DATA EXTRACT ->
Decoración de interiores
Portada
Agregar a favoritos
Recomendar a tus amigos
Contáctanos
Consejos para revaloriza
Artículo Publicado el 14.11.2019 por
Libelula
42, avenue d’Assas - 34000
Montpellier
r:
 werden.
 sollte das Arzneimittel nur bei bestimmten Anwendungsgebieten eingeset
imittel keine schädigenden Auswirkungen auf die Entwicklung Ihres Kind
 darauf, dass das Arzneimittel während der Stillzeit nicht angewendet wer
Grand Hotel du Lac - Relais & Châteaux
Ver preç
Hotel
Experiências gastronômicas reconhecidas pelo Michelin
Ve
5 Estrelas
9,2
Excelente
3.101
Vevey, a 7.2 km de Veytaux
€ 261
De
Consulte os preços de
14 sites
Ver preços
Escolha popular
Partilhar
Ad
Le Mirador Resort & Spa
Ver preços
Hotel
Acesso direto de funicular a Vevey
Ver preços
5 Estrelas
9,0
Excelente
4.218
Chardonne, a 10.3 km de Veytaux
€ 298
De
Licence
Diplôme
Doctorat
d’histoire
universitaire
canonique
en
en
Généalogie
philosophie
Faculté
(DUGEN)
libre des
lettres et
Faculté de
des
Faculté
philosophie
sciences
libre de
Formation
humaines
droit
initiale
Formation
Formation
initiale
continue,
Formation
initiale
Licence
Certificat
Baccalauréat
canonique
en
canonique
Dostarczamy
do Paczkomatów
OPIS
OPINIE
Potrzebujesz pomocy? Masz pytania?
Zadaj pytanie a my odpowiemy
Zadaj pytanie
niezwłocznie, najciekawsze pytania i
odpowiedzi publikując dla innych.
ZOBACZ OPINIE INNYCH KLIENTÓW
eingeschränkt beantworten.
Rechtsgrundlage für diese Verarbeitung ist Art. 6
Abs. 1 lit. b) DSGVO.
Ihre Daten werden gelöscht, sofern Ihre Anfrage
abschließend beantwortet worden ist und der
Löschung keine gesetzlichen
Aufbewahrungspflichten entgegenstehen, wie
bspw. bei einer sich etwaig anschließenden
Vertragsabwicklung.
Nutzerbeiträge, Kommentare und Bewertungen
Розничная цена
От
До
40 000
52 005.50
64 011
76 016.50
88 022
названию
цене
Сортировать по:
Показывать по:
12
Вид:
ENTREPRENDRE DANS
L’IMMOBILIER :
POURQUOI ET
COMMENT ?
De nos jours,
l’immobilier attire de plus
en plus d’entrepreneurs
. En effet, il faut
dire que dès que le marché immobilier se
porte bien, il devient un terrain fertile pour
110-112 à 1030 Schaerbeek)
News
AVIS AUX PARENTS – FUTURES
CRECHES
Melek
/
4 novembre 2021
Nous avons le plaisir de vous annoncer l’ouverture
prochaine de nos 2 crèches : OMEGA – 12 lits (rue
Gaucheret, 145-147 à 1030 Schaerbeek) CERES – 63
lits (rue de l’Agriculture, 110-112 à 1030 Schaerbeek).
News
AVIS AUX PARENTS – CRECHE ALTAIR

YOUR TASK -> How many lines in the items above contain the string "Schaerbeek"? Give only the number.

COMPLETED EXERCISE -> 3